● Exercise objective: Where the line with "H&E whole-slide image —" appears below, start writing out lines exactly, and finish with the line with "- portal vein: [100, 168, 317, 328]", which is included; write out nothing else.
#### Exercise materials ####
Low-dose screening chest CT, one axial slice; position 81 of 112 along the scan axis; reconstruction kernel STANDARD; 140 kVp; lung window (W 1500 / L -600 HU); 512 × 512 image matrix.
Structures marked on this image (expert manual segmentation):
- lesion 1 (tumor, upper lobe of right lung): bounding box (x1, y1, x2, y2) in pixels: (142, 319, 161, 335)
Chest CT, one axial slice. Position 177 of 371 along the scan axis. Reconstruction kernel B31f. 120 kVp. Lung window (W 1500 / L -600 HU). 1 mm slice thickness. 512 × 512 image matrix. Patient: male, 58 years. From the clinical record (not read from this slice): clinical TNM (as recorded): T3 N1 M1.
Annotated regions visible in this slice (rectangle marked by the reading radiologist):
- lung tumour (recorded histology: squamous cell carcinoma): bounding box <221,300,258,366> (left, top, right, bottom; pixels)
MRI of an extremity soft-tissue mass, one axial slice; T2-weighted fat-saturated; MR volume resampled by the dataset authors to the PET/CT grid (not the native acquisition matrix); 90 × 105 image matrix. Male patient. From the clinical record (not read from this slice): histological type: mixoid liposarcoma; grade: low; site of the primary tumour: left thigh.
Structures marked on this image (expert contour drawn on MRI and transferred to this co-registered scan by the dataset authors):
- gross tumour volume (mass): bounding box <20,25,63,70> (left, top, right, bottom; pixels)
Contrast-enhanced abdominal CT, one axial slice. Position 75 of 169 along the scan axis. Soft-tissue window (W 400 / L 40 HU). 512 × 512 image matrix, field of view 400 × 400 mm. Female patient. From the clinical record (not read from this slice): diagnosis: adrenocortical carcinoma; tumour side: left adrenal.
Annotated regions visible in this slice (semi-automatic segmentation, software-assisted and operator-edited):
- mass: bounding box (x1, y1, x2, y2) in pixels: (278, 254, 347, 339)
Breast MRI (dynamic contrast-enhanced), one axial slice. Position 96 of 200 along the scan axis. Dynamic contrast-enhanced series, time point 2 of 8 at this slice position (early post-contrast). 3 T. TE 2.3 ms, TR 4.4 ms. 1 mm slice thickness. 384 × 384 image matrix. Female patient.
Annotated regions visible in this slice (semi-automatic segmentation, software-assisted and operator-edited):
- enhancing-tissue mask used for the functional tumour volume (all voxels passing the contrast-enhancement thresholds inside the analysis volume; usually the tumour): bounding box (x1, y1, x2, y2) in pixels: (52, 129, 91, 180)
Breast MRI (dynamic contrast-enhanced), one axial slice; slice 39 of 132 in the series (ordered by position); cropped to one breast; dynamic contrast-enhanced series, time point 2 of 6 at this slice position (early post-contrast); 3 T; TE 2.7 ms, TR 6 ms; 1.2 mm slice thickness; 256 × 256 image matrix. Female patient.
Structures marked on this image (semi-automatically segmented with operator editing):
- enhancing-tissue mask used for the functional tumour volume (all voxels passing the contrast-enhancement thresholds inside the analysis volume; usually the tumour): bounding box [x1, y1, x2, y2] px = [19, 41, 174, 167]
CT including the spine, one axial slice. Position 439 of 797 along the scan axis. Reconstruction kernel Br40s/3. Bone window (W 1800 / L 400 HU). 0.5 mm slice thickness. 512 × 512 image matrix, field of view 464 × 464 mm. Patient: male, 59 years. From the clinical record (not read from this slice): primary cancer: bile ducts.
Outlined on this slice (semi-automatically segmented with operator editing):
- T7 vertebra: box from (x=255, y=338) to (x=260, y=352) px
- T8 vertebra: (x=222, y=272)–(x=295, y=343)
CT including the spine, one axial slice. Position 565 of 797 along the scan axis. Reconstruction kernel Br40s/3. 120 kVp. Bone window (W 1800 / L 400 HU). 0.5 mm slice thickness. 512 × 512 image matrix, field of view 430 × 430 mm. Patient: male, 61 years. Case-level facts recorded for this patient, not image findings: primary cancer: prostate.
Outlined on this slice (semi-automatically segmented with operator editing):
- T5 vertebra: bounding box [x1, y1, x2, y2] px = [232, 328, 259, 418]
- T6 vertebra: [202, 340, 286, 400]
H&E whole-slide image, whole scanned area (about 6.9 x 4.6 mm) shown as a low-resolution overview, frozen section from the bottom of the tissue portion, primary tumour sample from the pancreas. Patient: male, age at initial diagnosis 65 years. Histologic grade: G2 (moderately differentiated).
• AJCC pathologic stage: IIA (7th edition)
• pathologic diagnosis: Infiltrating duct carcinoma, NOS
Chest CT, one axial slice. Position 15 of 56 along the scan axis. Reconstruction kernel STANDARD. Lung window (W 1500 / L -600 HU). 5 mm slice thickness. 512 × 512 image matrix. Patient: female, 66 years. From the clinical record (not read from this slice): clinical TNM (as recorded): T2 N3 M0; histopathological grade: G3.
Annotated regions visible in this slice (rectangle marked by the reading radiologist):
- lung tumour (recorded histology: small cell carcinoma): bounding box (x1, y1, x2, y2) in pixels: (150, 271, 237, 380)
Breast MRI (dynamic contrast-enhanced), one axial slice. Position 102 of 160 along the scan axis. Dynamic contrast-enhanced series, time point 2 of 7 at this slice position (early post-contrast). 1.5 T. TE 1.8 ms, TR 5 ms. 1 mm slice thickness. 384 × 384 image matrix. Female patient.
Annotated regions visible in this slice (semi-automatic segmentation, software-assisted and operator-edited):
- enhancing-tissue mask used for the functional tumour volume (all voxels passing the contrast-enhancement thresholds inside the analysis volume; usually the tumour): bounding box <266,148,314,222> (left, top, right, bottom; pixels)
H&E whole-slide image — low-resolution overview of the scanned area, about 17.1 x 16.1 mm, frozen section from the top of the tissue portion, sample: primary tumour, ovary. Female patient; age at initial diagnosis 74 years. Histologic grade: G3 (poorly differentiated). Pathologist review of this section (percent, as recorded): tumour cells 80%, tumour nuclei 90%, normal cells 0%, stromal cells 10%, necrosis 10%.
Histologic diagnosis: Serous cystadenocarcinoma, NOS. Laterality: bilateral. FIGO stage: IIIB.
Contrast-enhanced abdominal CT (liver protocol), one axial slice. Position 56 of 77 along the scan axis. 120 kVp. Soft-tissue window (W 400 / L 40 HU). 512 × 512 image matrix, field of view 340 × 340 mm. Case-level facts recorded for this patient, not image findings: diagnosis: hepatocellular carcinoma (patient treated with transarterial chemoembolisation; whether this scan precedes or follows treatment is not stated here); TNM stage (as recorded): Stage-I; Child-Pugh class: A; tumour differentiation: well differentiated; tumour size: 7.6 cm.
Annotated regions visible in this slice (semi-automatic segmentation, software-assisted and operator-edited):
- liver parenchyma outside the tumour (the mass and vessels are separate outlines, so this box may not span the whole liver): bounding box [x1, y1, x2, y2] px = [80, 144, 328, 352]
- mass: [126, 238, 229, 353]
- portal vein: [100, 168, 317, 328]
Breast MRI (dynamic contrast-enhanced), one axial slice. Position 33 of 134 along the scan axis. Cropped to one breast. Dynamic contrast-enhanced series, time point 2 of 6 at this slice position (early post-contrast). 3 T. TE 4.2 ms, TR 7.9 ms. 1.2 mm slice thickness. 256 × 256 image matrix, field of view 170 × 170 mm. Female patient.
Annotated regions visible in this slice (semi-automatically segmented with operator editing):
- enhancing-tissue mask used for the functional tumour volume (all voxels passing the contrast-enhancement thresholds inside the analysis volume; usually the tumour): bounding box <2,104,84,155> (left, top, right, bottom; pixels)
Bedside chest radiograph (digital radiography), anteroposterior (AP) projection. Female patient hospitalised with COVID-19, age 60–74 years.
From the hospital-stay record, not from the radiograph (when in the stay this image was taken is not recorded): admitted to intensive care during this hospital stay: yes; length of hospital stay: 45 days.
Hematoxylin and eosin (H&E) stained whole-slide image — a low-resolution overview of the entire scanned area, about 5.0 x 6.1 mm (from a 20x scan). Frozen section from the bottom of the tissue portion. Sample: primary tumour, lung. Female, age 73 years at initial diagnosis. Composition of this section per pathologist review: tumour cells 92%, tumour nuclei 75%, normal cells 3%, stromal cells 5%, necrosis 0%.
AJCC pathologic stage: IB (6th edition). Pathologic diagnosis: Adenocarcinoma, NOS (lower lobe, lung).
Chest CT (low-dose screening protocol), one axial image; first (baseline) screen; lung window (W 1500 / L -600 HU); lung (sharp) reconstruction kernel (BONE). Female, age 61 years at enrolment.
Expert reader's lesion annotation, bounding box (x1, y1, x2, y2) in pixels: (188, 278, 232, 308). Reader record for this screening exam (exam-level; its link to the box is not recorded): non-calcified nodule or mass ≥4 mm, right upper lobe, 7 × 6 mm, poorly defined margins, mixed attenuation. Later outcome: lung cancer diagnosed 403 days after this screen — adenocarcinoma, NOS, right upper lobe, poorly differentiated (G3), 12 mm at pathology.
####
● Written solution:
H&E whole-slide image — low-resolution overview of the scanned area, about 17.1 x 16.1 mm, frozen section from the top of the tissue portion, sample: primary tumour, ovary. Female patient; age at initial diagnosis 74 years. Histologic grade: G3 (poorly differentiated). Pathologist review of this section (percent, as recorded): tumour cells 80%, tumour nuclei 90%, normal cells 0%, stromal cells 10%, necrosis 10%.
Histologic diagnosis: Serous cystadenocarcinoma, NOS. Laterality: bilateral. FIGO stage: IIIB.
Contrast-enhanced abdominal CT (liver protocol), one axial slice. Position 56 of 77 along the scan axis. 120 kVp. Soft-tissue window (W 400 / L 40 HU). 512 × 512 image matrix, field of view 340 × 340 mm. Case-level facts recorded for this patient, not image findings: diagnosis: hepatocellular carcinoma (patient treated with transarterial chemoembolisation; whether this scan precedes or follows treatment is not stated here); TNM stage (as recorded): Stage-I; Child-Pugh class: A; tumour differentiation: well differentiated; tumour size: 7.6 cm.
Annotated regions visible in this slice (semi-automatic segmentation, software-assisted and operator-edited):
- liver parenchyma outside the tumour (the mass and vessels are separate outlines, so this box may not span the whole liver): bounding box [x1, y1, x2, y2] px = [80, 144, 328, 352]
- mass: [126, 238, 229, 353]
- portal vein: [100, 168, 317, 328]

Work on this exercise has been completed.